Extracted entries ::
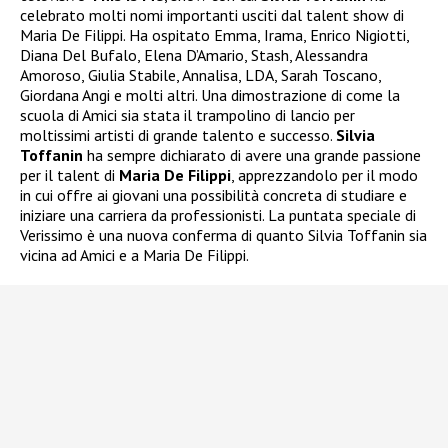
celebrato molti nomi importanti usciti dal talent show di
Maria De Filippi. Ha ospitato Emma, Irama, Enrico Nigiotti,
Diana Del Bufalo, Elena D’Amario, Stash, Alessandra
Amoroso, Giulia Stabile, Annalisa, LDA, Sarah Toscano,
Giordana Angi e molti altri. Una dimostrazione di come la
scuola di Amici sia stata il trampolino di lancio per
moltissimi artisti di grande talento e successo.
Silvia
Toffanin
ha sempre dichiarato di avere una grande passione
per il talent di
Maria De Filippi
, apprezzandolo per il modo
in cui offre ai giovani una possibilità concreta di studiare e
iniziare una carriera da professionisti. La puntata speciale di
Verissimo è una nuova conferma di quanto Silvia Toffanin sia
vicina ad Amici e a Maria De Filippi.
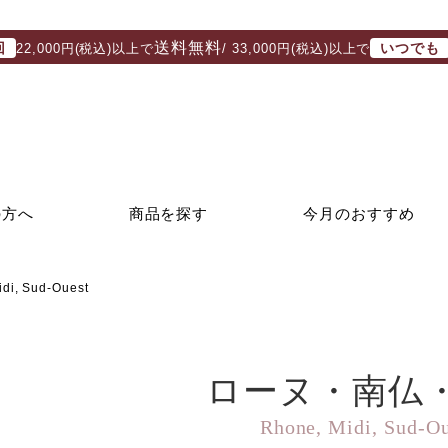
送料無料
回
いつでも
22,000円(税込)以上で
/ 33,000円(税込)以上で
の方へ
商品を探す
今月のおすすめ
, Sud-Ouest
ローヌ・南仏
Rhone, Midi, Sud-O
---
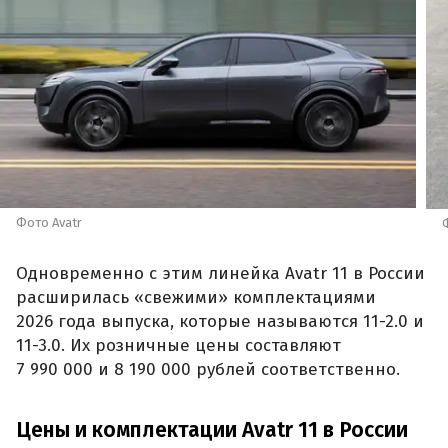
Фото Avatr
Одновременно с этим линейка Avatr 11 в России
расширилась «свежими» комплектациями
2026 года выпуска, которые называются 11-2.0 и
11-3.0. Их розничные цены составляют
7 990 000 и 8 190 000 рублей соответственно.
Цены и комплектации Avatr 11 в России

Required work :: Can you quote, word for word, the lines of the listing from the one containing "celebrato molti nomi" through the one containing "vicina ad Amici e a Maria De Filippi.", with both of those lines included?

Response to the exercise ::
celebrato molti nomi importanti usciti dal talent show di
Maria De Filippi. Ha ospitato Emma, Irama, Enrico Nigiotti,
Diana Del Bufalo, Elena D’Amario, Stash, Alessandra
Amoroso, Giulia Stabile, Annalisa, LDA, Sarah Toscano,
Giordana Angi e molti altri. Una dimostrazione di come la
scuola di Amici sia stata il trampolino di lancio per
moltissimi artisti di grande talento e successo.
Silvia
Toffanin
ha sempre dichiarato di avere una grande passione
per il talent di
Maria De Filippi
, apprezzandolo per il modo
in cui offre ai giovani una possibilità concreta di studiare e
iniziare una carriera da professionisti. La puntata speciale di
Verissimo è una nuova conferma di quanto Silvia Toffanin sia
vicina ad Amici e a Maria De Filippi.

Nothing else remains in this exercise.